Scudder made it to the screen once before, portrayed by Jeff Bridges in the poorly received Hal Ashby film 8 Million Ways to Die, but Frank’s take proves considerably more faithful to Block—overhauled climax aside—by retaining Scudder’s 1990s New York City setting and putting a strong emphasis on the cultural context and twelve steps (shoe leather, indeed) of Alcoholics Anonymous. What’s best about A Walk Among the Tombstones is atmospheric, in the moody, evocative cinematography and the haunted performances by Neeson, Stevens, Ólafur Darri Ólafsson as a person of interest, and David Harbour and Adam David Thompson as the killers. What’s worst about the film is its sense of generic luridness (though Frank is careful and wise not to glorify violence). And what’s in between is the film’s inability to create much in the way of thematic red meat, aside from the pre-9/11 NYC setting being used for ho-hum portentousness (on the eve of “Y2K,” the evildoers reflect, “People are afraid of all the wrong things…”).

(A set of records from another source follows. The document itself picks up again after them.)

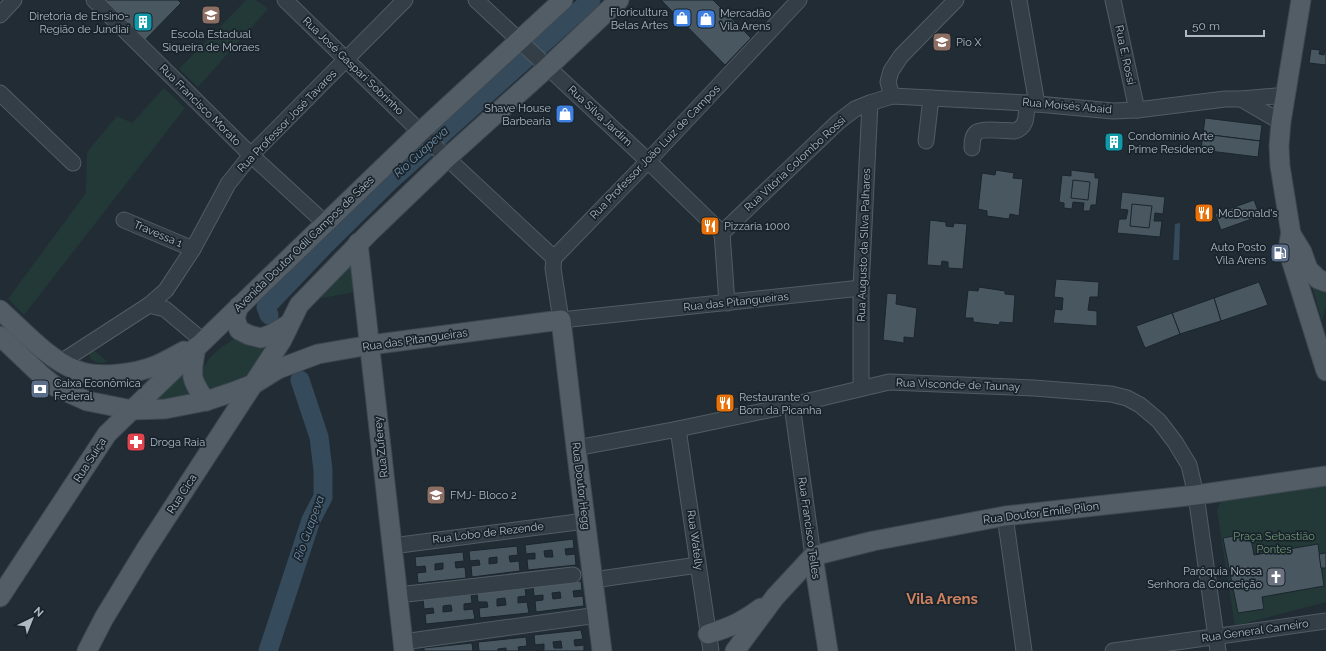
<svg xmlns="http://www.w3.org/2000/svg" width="1326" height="651" font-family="Raleway,sans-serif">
<rect width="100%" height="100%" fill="#212c35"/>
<g fill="#233937">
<path d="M246,0H256L268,9L198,87L179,69Z"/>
<path d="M164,88L185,108L24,315L8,299L86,193L87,152L117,116L132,123Z"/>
<path d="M352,262L355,292L311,300Z"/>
<path d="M1311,282L1326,290V305L1322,321Z"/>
<path d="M237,338L261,342L263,348C261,355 251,375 245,379C240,383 231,384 224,386C220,388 215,390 210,387C206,385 204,380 203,377C199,362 225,343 237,338Z"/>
<path d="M90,347L108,362C96,365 86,361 90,347Z"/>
<path d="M187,366L191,395L153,400Z"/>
<path d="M1326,483V602L1235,626L1217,511L1221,501Z"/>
</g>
<path fill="#354b5c" d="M1180,223L1179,260H1173L1175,224Z"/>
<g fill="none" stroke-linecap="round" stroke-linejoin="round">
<g stroke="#354b5c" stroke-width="19">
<path d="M269,315L266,307L326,244L390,181L591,0"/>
<path d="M268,651L311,520L323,497V470L319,437L300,380"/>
</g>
</g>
<g fill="#495761" stroke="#1b252d" fill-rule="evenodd">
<path d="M102,0H178L181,3L144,41Z"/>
<path d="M661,0H713L751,38L725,65Z"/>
<path d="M1311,49L1320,50L1319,54L1324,55L1325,51H1326V65L1309,63Z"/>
<path d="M1205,118L1262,125L1260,141L1203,134Z"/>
<path d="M1203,134L1260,141L1258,157L1201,150Z"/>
<path d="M1107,137L1122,138L1121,146H1107Z"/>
<path d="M996,170L1014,173L1013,178L1023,179L1019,216L1010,214L1009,219L987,216V211L978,209L982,173L995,175Z"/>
<path d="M1071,170L1095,173V178H1099L1096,205H1091L1090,211H1083L1084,203L1073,202L1072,209L1064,208V203L1059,202L1062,175L1071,176Z"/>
<path d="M1073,180L1090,182L1088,200L1071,198Z"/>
<path d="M1122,192L1165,197L1163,214L1155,213L1154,221H1162L1160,237L1117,233L1119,219H1126L1128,210L1120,209Z"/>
<path d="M1254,200L1260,216L1221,230L1215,214Z"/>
<path d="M1132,204L1152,206L1149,228L1130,226Z"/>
<path d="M930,220L946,222V226L953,227L954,223L967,224L963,269L948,268V262L942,261L941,266L927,265Z"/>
<path d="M1056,279L1099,282L1098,297H1090L1088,310L1097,311V326L1053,323L1055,309L1062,310L1063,298L1054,297Z"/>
<path d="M1259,282L1268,305L1221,321L1214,298Z"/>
<path d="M979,287L1005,291V294L1015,295L1013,323L1000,322L999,325L973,322V318H965L968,290L978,291Z"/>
<path d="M887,293L897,294L896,304L917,308L914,338L904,337V343L883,340Z"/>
<path d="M1214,298L1221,321L1180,334L1172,313Z"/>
<path d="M1172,313L1180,334L1145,348L1136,326Z"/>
<path d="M1250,533L1254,555L1318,544L1324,586L1262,597L1264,609L1238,613L1223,538Z"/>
<path d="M573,539L574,548L565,549L566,555L575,554L576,565L528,570L527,559H535V553L526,554L525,545ZM552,550L553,557H545L544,551Z"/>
<path d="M517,546L518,555L509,556L510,562L519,561L520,571L472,577L471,566L480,565L479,560L470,561L469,551ZM497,557V563L489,564V558Z"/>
<path d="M463,552L464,561L455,562L456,568L465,567L466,578L418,583L417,573L426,572L425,566L416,567L415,557ZM443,563V569L435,570V564Z"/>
<path d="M1326,553V568H1321L1319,554Z"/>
<path d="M581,581L582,590L573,591L574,597L583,596L584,606L536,612L535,601L543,600V595L534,596L533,586ZM560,592L561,598L553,599L552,593Z"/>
<path d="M525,588L526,596L518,597V603L527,602L529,613L480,618L479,608L488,607L487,602H478L477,593ZM505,598L506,605L497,606V599Z"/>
<path d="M471,594L472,603L464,604V610L473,609L475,619L426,624L425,614L434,613L433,608L424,609L423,599ZM451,605L452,611L443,612V606Z"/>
<path d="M581,630L583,639L574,640L575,646L584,645V651H536L544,650V644L535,645L534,635ZM561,641L562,648H554L553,642Z"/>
<path d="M526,637L527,646L518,647L519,651H506V648L498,649V651H479L478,642Z"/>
<path d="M472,643L473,651H424V648Z"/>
</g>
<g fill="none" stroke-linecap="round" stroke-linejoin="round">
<defs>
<g id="minor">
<path d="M94,0L251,155L326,224"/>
<path d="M285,0L447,158L554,258"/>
<path d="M476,0L648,161L722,233"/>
<path d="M799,0L648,161L554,258L553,268L561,320L861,288"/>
<path d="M1019,0L1037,104"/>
<path d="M1113,0L1137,110"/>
<path d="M0,15L14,0"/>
<path d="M0,93L73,163"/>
<path d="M892,96L888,82L891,71L901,56L956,0"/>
<path d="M1241,99L1281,122"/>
<path d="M926,141L931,98"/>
<path d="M972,148C972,142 972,136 977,132C983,128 1007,131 1015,131C1028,127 1026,114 1027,103"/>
<path d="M124,220L193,249"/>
<path d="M722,233L838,122L855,109L870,103L892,96L1027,103L1113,111L1137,110L1225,99H1241L1286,95"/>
<path d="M722,233L727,303"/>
<path d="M149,305L165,309L203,341"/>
<path d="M61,362L149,305L166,290L193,249L228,184L251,155L405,0"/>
<path d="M861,388V288L870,103"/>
<path d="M792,405L813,556"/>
<path d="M678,429L711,651"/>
<path d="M576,448L678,429L792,405L889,382L1034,388L1111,394L1127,398L1140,405L1159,421L1175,442L1189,465L1196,495L1218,651"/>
<path d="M1005,516L1024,651"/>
<path d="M392,546L585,521"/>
<path d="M593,580L698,565"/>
<path d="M398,595L573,575"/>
<path d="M403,642L598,615"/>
<path d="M1113,651L1326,621"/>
</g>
<g id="major">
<path d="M1301,0L1281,122L1279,146L1280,166L1291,234L1302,252L1308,269L1318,279L1326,282"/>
<path d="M1290,237L1288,250L1326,371"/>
<path d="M358,243L404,651"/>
<path d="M239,306L235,318L239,330L249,335L261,338L272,334L289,324"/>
<path d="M0,310C21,329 49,360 76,370C97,379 136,374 157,365C166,361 175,356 184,351"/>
<path d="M0,336L40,374L56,387L87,401L132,410L165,409L206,401L233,392L254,384L278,369L318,354L370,345L561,320L576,448L602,651"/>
<path d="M196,347C191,375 189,378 206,401"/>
<path d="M813,556L828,651"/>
<path d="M0,597L107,434L420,132L563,0"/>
<path d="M708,634C731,627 742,622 761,608"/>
<path d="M87,651L104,618L146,549L282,340L299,305L369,233L447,158L548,67L619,0"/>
<path d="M735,651L775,597L813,556L873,541L1005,516L1196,495L1326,476"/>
</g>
</defs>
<use href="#minor" stroke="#515c64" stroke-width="17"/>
<use href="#major" stroke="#3d4750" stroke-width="21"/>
<use href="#minor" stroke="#343e46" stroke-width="15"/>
<use href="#major" stroke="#525d66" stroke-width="19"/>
</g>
<defs>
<symbol id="school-square" viewBox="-11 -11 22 22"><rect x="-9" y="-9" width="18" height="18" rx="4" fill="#8d6e63" stroke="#19232b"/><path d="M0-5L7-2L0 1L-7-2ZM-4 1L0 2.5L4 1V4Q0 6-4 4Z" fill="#fff"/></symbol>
<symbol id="shop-square" viewBox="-11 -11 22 22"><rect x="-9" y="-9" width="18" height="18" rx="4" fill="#3f7fe0" stroke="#19232b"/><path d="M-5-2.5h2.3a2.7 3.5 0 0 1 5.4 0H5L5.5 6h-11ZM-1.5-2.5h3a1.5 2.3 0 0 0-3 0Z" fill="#fff"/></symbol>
<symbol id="building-square" viewBox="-11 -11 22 22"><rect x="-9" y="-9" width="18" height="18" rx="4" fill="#0f9aa8" stroke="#19232b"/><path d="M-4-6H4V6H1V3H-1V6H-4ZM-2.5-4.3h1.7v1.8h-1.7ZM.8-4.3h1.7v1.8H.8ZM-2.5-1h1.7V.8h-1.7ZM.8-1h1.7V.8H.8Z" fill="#fff"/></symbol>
<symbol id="restaurant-square" viewBox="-11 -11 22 22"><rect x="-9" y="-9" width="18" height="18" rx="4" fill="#e8710a" stroke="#19232b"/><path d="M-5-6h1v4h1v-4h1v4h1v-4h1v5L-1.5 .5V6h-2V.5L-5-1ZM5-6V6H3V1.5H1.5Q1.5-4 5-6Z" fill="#fff"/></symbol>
<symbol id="fuel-square" viewBox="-11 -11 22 22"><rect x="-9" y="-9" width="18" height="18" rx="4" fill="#5c6f8a" stroke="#19232b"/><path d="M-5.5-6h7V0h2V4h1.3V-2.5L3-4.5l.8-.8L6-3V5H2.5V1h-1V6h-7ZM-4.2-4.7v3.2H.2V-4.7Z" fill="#fff"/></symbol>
<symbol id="bank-square" viewBox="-11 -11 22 22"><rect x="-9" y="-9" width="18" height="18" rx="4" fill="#5c6f8a" stroke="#19232b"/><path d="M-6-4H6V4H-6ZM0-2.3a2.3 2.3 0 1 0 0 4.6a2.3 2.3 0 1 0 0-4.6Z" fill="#fff"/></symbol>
<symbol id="pharmacy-square" viewBox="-11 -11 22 22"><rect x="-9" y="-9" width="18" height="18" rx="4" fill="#e0444e" stroke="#19232b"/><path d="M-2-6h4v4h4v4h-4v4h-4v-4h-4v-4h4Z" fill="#fff"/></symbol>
<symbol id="university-square" viewBox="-11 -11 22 22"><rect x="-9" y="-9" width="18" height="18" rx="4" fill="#8d6e63" stroke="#19232b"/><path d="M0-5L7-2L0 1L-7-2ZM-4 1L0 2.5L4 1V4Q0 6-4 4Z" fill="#fff"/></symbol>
<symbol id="church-square" viewBox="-11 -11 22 22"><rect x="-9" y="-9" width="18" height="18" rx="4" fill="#6b7280" stroke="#19232b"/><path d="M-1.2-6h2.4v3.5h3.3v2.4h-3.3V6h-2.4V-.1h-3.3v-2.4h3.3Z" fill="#fff"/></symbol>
</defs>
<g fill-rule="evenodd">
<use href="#school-square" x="200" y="4" width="22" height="22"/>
<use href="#shop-square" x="671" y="7" width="22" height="22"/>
<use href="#shop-square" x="695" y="8" width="22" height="22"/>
<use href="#building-square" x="132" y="11" width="22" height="22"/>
<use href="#school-square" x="931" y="31" width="22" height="22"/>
<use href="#shop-square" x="554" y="103" width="22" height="22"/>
<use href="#building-square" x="1103" y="131" width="22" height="22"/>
<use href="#restaurant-square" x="1193" y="202" width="22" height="22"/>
<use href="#restaurant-square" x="699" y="215" width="22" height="22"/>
<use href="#fuel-square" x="1269" y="242" width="22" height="22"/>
<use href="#bank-square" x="29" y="378" width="22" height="22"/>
<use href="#restaurant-square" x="714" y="392" width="22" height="22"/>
<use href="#pharmacy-square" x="125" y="431" width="22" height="22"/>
<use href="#university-square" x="425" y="484" width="22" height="22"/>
<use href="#church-square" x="1265" y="566" width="22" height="22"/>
</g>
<g text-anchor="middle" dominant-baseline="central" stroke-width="3.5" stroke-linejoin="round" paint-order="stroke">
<g font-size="11" fill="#aeb9c3" stroke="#19232b" text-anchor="start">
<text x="668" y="12" text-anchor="end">Floricultura<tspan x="668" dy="13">Belas Artes</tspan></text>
<text x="720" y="13">Mercadão<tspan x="720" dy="13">Vila Arens</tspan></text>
<text x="129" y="16" text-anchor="end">Diretoria de Ensino-<tspan x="129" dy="13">Região de Jundiaí</tspan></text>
<text x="211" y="34" text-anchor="middle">Escola Estadual<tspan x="211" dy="13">Siqueira de Moraes</tspan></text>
<text x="956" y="42">Pio X</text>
<text x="551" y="108" text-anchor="end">Shave House<tspan x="551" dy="13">Barbearia</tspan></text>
<text x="1128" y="136">Condomínio Arte<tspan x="1128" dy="13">Prime Residence</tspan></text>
<text x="1218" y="213">McDonald's</text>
<text x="724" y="226">Pizzaria 1000</text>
<text x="1266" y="247" text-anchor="end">Auto Posto<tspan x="1266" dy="13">Vila Arens</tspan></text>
<text x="54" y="383">Caixa Econômica<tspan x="54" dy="13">Federal</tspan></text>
<text x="739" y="397">Restaurante o<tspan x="739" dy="13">Bom da Picanha</tspan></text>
<text x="150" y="442">Droga Raia</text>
<text x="450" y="495">FMJ- Bloco 2</text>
<text x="1262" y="571" text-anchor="end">Paróquia Nossa<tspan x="1262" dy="13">Senhora da Conceição</tspan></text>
</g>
<g font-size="11" fill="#aeb9c3" stroke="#19232b">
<text transform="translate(1125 55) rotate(78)">Rua E. Rossi</text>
<text transform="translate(353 66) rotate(44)">Rua José Gaspari Sobrinho</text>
<text transform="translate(200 105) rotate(45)">Rua Francisco Morato</text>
<text transform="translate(1067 106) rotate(5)">Rua Moisés Abaid</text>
<text transform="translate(600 116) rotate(43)">Rua Silva Jardim</text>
<text transform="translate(287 121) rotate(-46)">Rua Professor José Tavares</text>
<text transform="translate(655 152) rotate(-46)">Rua Professor João Luiz de Campos</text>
<text transform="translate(795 164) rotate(-43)">Rua Vitória Colombo Rossi</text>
<text transform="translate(158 234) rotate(23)">Travessa 1</text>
<text transform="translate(304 244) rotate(-44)">Avenida Doutor Odil Campos de Sáes</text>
<text transform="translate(864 245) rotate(-88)">Rua Augusto da SIlva Palhares</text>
<text transform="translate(736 302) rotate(-6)">Rua das Pitangueiras</text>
<text transform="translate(415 340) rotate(-8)">Rua das Pitangueiras</text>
<text transform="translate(958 385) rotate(2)">Rua Visconde de Taunay</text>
<text transform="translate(381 447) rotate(-96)">Rua Zuferey</text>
<text transform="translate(90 460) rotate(-57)">Rua Suiça</text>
<text transform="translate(581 486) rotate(83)">Rua Doutor Hegg</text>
<text transform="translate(182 494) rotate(-57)">Rua Cica</text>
<text transform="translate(1041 513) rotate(-7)">Rua Doutor Emile Pilon</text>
<text transform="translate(809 528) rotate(82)">Rua Francisco Telles</text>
<text transform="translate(488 533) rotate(-7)">Rua Lobo de Rezende</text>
<text transform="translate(695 540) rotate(82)">Rua Watelly</text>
<text transform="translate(1255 631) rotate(-8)">Rua General Carneiro</text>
</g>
<g font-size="11" fill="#6f9772" stroke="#19232b">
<text x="1274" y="536">Praça Sebastião<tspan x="1274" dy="13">Pontes</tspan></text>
</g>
<g font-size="12" font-style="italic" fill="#708ea6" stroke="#19232b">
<text transform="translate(421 152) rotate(-42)">Rio Guapeva</text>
<text transform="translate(309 528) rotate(-70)">Rio Guapeva</text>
</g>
<g font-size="15" font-weight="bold" fill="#cd815f" stroke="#19232b">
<text x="942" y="599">Vila Arens</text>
</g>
</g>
<g transform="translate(32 619) rotate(43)" stroke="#19232b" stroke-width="3" paint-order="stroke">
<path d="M0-3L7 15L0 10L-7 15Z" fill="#aeb9c3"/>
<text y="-6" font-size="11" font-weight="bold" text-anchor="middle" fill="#aeb9c3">N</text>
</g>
<path d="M1186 30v6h78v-6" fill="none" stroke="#aeb9c3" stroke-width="2"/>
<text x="1192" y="30" font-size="12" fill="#aeb9c3" stroke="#19232b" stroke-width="3" paint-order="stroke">50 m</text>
</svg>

A Walk Among the Tombstones conjures memories of more distinctive urban crime dramas of recent years, whether more operatic (Mystic River, The Girl with the Dragon Tattoo) or more relatable (the suburban Prisoners), but peel away the stylishness of the filmmakers, and the film skews closest to the trio of dully trashy Alex Cross adaptations (Kiss the Girls, Along Came a Spider, Alex Cross). If only there were more to grab onto from the diffuse story, which—with its nearly unredeemed brutality—will make more sensitive viewers wonder why they bothered to subject themselves to the feel-bad film of the summer’s dog days.